What to work on:
Express every line of text in the data below as a JSON list of strings, one string per line, with blank lines left out. Leave the pictures out of the list.

Data excerpts:
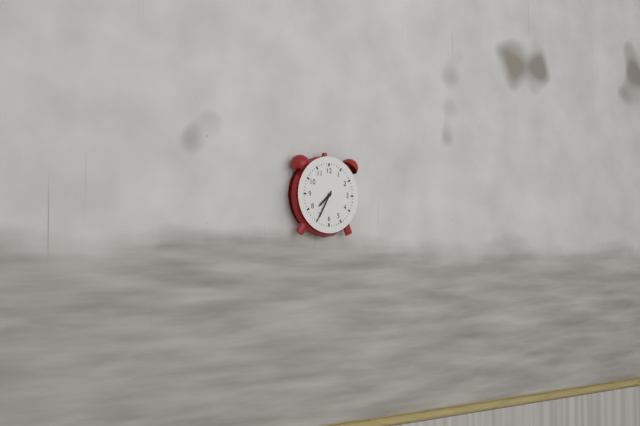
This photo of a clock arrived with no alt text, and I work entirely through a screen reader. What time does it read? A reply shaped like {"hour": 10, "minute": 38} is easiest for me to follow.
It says {"hour": 7, "minute": 35}
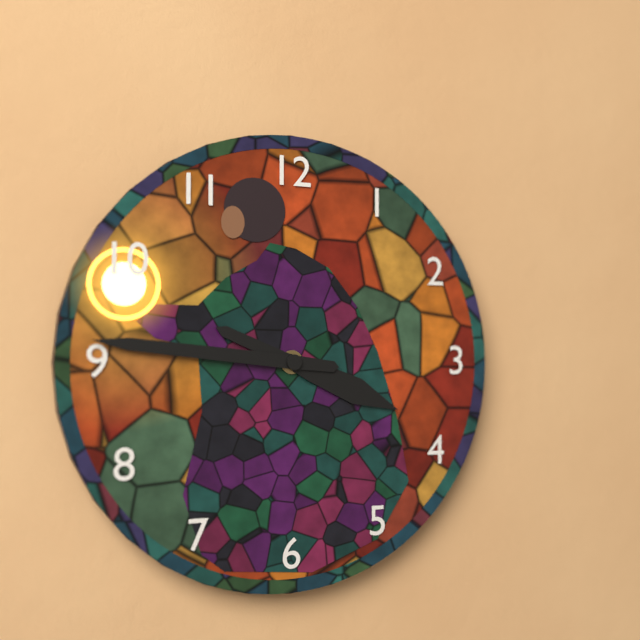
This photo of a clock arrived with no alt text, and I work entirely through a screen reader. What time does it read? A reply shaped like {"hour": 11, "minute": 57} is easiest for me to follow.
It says {"hour": 3, "minute": 46}
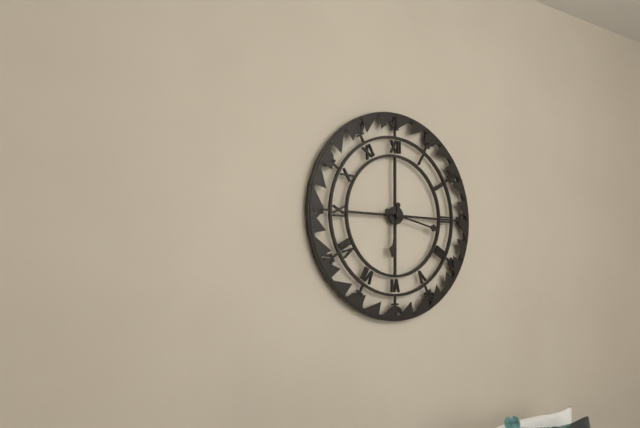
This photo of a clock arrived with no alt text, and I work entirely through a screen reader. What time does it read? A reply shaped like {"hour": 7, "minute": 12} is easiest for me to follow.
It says {"hour": 6, "minute": 17}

Answer for the task:
[
  "This photo of a clock arrived with no alt text, and I work entirely through a screen reader. What time does it read? A reply shaped like {\"hour\": 10, \"minute\": 38} is easiest for me to follow.",
  "It says {\"hour\": 7, \"minute\": 35}",
  "This photo of a clock arrived with no alt text, and I work entirely through a screen reader. What time does it read? A reply shaped like {\"hour\": 11, \"minute\": 57} is easiest for me to follow.",
  "It says {\"hour\": 3, \"minute\": 46}",
  "This photo of a clock arrived with no alt text, and I work entirely through a screen reader. What time does it read? A reply shaped like {\"hour\": 7, \"minute\": 12} is easiest for me to follow.",
  "It says {\"hour\": 6, \"minute\": 17}"
]